Futbolcular Ve Hayatları

Çocuksu suratından dolayı kendisine ‘El Nino’ yani ‘Çocuk’ lakabı takılan Fernando Jose Torres Sanz 20 Mart 1984 yılında, İspanya’nın genellikle Real Madridlilerin yaşadığı bölge olarak bilinen Fuenlabrada’da doğar. Herkesin aksine, küçüklüğünden beri kırmızı-beyaz formaya ilgi duyan Fernando, ileride bir gün hayallerini süsleyen takımın en önemli yıldızı olacağından habersizdir…

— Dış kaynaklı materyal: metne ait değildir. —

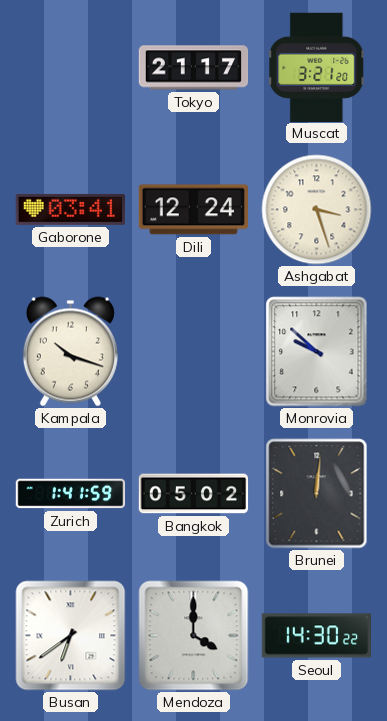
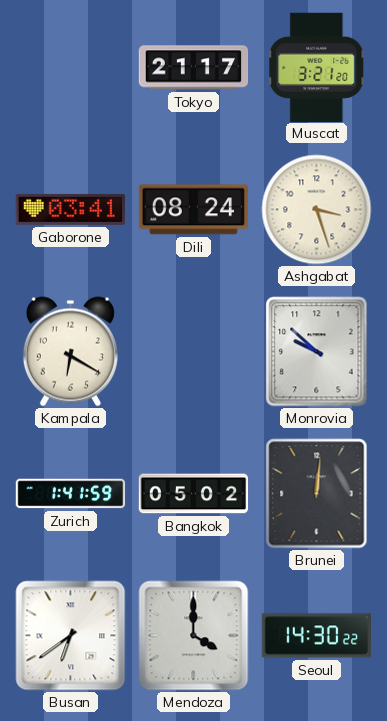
Dili: 12:24 -> 08:24
Kampala: 10:18 -> 6:20
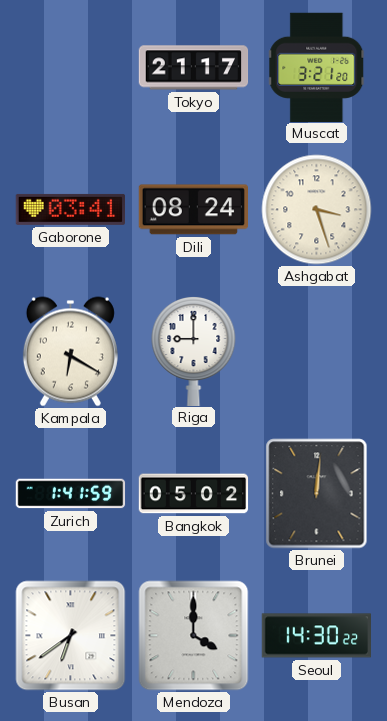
Riga: none -> 9:00
Monrovia: 9:52 -> none
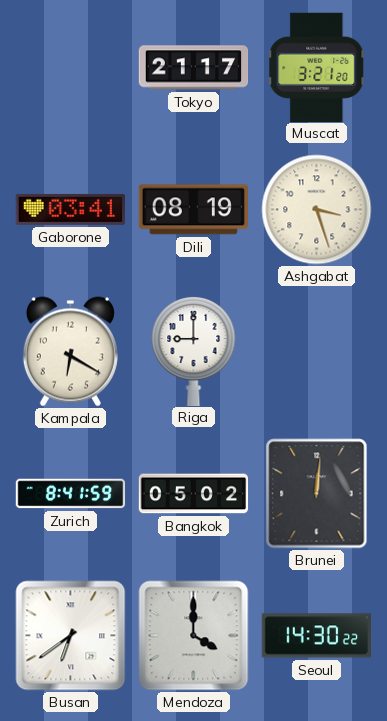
Dili: 08:24 -> 08:19
Zurich: 1:41 -> 8:41
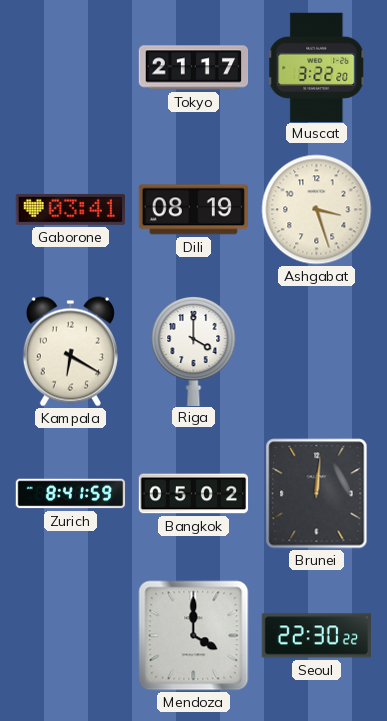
Muscat: 3:21 -> 3:22
Riga: 9:00 -> 4:00
Busan: 6:39 -> none
Seoul: 14:30 -> 22:30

Fernando Torres 1994 yılında, 10 yaşındayken Rayo takımı’nda bir sezonda 55 gol atarak tüm dikkatleri üzerine çeker. Atletico Madrid tarafından denemeye alınan genç oyuncu, Madrid ekibinde etkileyici bir izlenim yaratır ve 1995 yılında Atletico’nun futbolcusu olur. Birkaç sezon burada gösterdiği başarılı performanstan sonra 1998 yılında ilk önemli kupasını kazanır. Real Madrid, Barcelona, Milan, Manchester United ve Juventus gibi takımların U-14 takımlarının da mücadele ettiği Nike Avrupa Kupası’nda Atletico Madrid, Fernando Torres’in önderliğinde bu kupayı kazanır ve Torres o yaş grubunda Avrupa’nın en iyi oyuncusu ödülüne aday gösterilir. Bu başarılar onun, 1999 yılında Atletico Madrid’le ilk sözleşmesini yapmasını sağlar. Fernando Torres artık küçükken hayalini kurduğu takımın resmi futbolcusudur. Ancak bu mutluluk fazla uzun sürmez ve 2000 senesinde genç yıldızın ayağı kırılır. Bir süre sahalarda uzak kalmak zorunda kalan ‘El Nino’ (Çocuk) 2001’de sahalara fırtına gibi döner. Şubat ayında, İspanya U-16 takımı ile katıldığı Algavre Turnuvası’nda birinci olan Torres, Mayıs ayında da 2001 UEFA Avrupa 16 Yaş Altı Şampiyonası’nda boy gösterir ve final maçında tek golü atarak takımını şampiyon yapar. Turnuva boyuncu oynadığı 6 maçta attığı 7 golle en golcü isim olmasının yanında turnuvanın en iyi oyuncusu da seçilir. Genç oyuncunun artık ‘büyükler’ arenasında da boy gösterme zamanı gelmiştir…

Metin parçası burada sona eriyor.